Can'ın beni kullandığını anladığım zaman sorduğum sorudan bahsediyordu..

"Hala sen hiç kullanıldın mı? Demiştin değil mi?" Kafamı eğdiğimi fark ettiğimde başımı kaldırıp oturduğum yerde dikleşerek "Evet." Dedim.

Halam ise "Dik başlı olmak güzel bir şeydir ama yerine göre ağır ol ki batman gelesin. Ağır taşı kimse yerinden kaldıramaz. Ama ufak bir taşı alıp her yere fırlatabilirsin değil mi?" Sadece halamı onaylayarak başımı aşağı yukarı sallamıştım.

"Seni biliyorum Tomris, ellerim de büyüdün sen.

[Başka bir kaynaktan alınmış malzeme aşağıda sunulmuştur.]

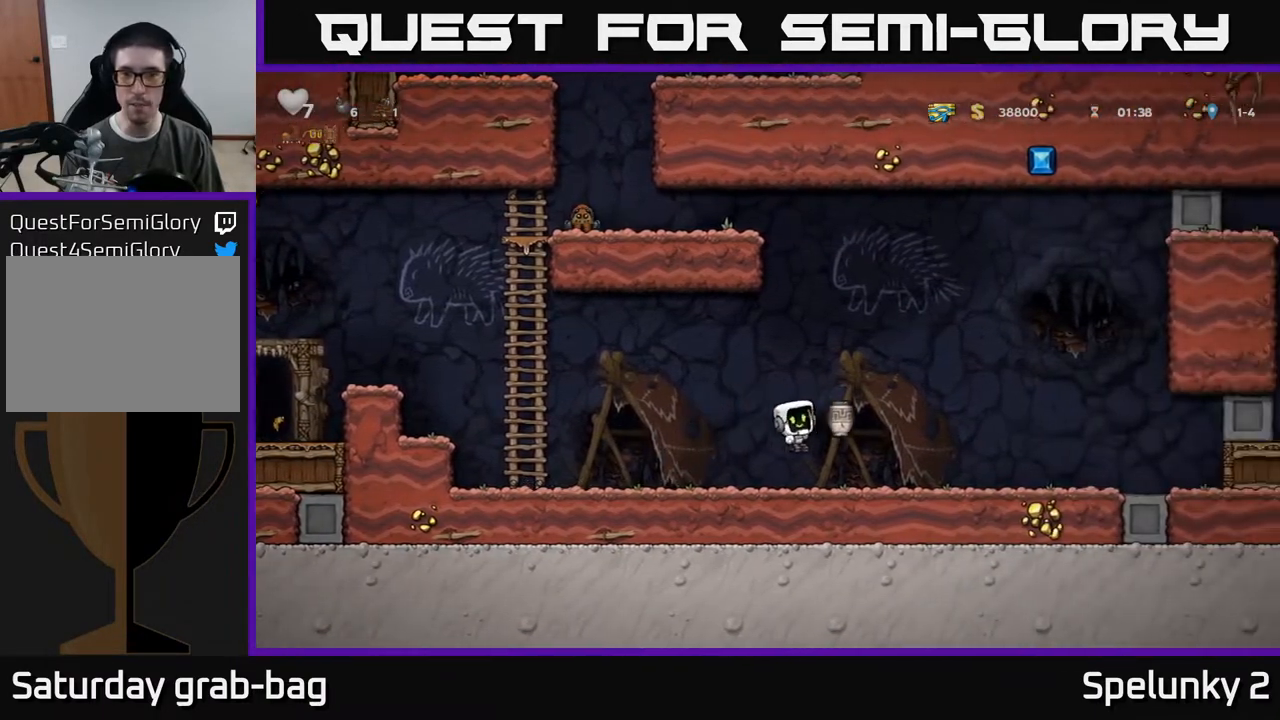
{"buttons": ["DPAD_RIGHT"], "left_stick": "center", "right_stick": "center", "events": [[383, "DPAD_RIGHT", "down"]]}
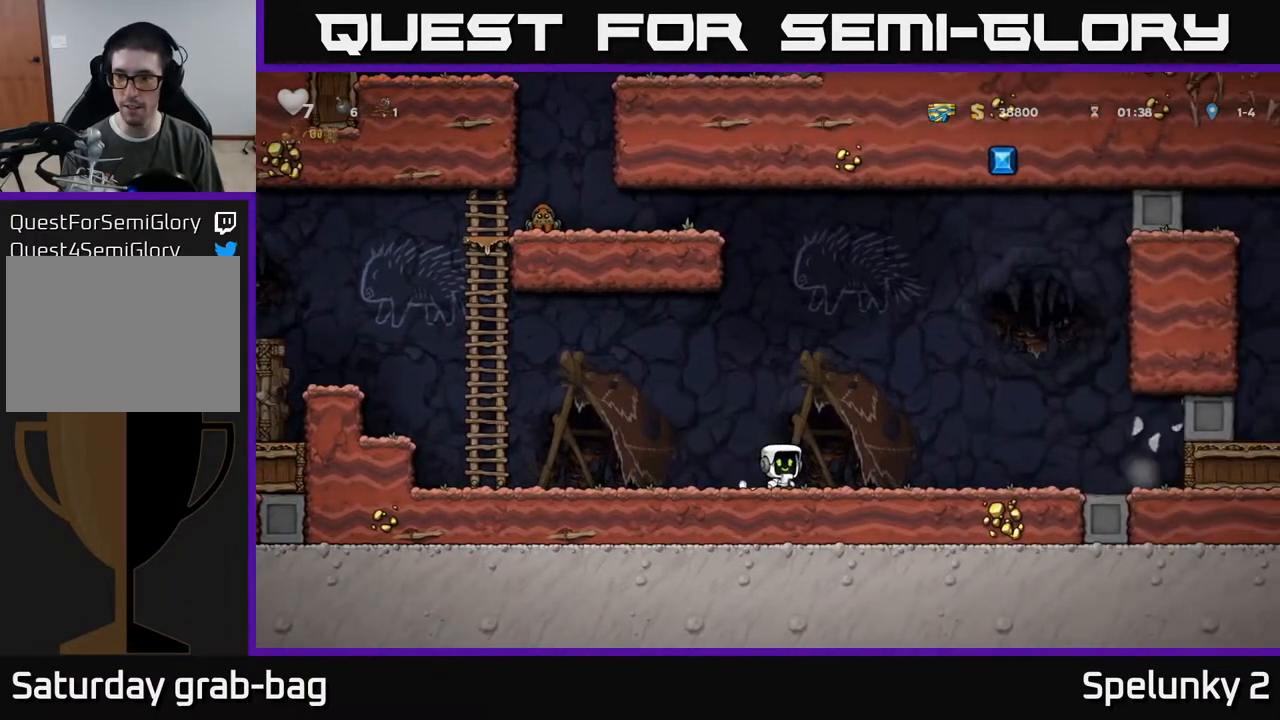
{"buttons": ["DPAD_RIGHT"], "left_stick": "center", "right_stick": "center", "events": [[167, "A", "down"], [267, "A", "up"]]}
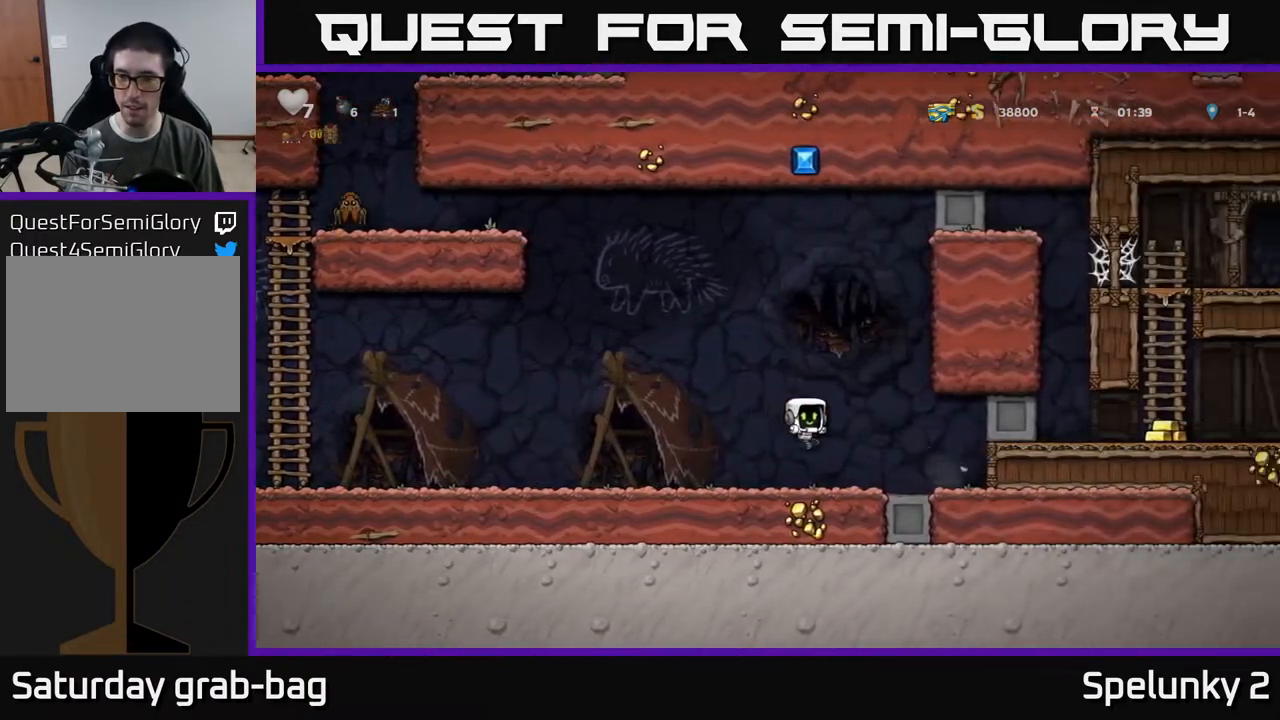
{"buttons": ["DPAD_LEFT"], "left_stick": "center", "right_stick": "center", "events": [[33, "DPAD_RIGHT", "up"], [100, "DPAD_LEFT", "down"]]}
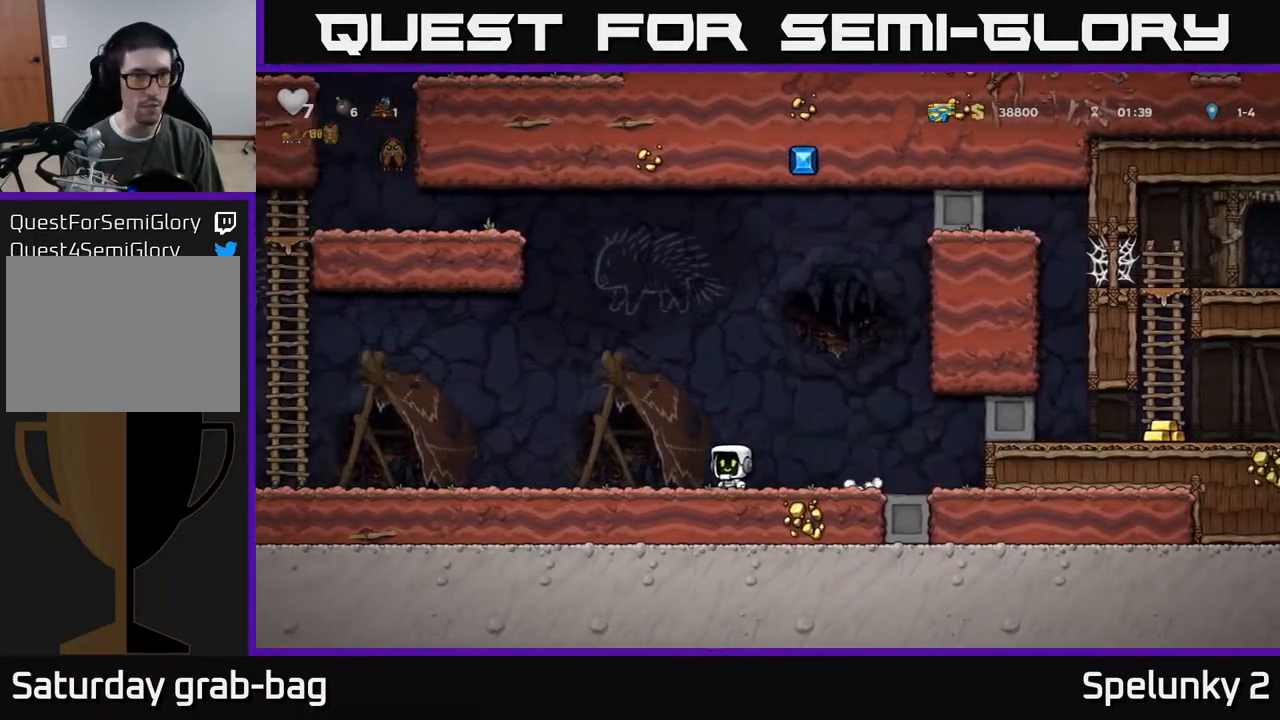
{"buttons": [], "left_stick": "center", "right_stick": "center", "events": [[300, "DPAD_LEFT", "up"]]}
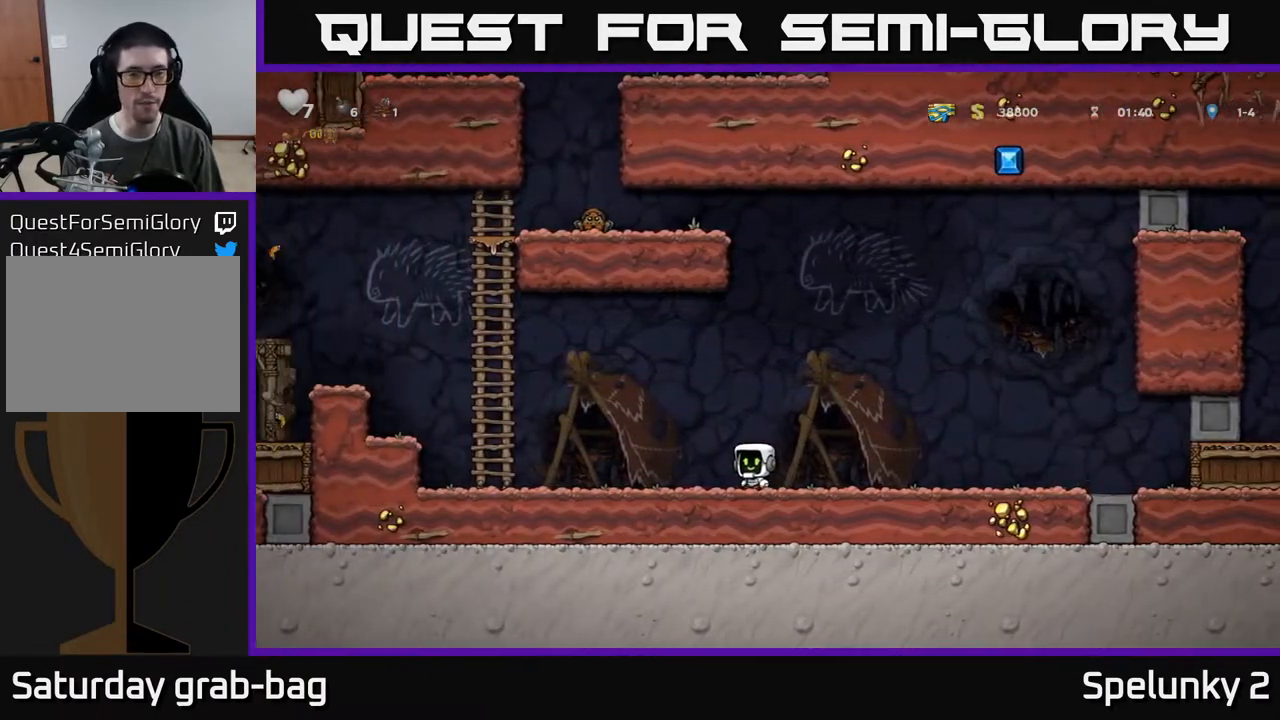
{"buttons": ["DPAD_LEFT"], "left_stick": "center", "right_stick": "center", "events": [[67, "DPAD_RIGHT", "down"], [200, "DPAD_RIGHT", "up"], [400, "DPAD_LEFT", "down"]]}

Can şu anda ergenlikten çıkmış ve olgun bir erkekmiş gibi davranıyor. Bak sana burada oğlumu sevme, etme demiyorum. Oğlum sonuçta ona zarar gelsin istemem. İlk göz ağrım o benim. Sende Alya'dan sonra benim dördüncü bebeğim oldun. Şimdi sana bir soru, anlattıklarımdan ne anladın?"

Halam yüzüme bakarken ilk defa onu bu kadar ciddi görüyordum. Normal de sürekli gülüp eğlenen halamın şu anda bu ciddi haline alışık değildim.

"Can'ın aslında kendini tatmin etmek için beni seks oyuncağı gibi kullanmasını."

Söylediklerimden sonra halamın şaşırmış yüzüne bakmaya devam ediyordum. Karşımda oturan halamın yüzü bulanıklaştığı sırada gözlerimin dolduğunu fark ettiğimde "Ne zamandır Canla bu kadar yakınsın?" Diye soran halama ağlayarak "İki yıldır..." Dedim..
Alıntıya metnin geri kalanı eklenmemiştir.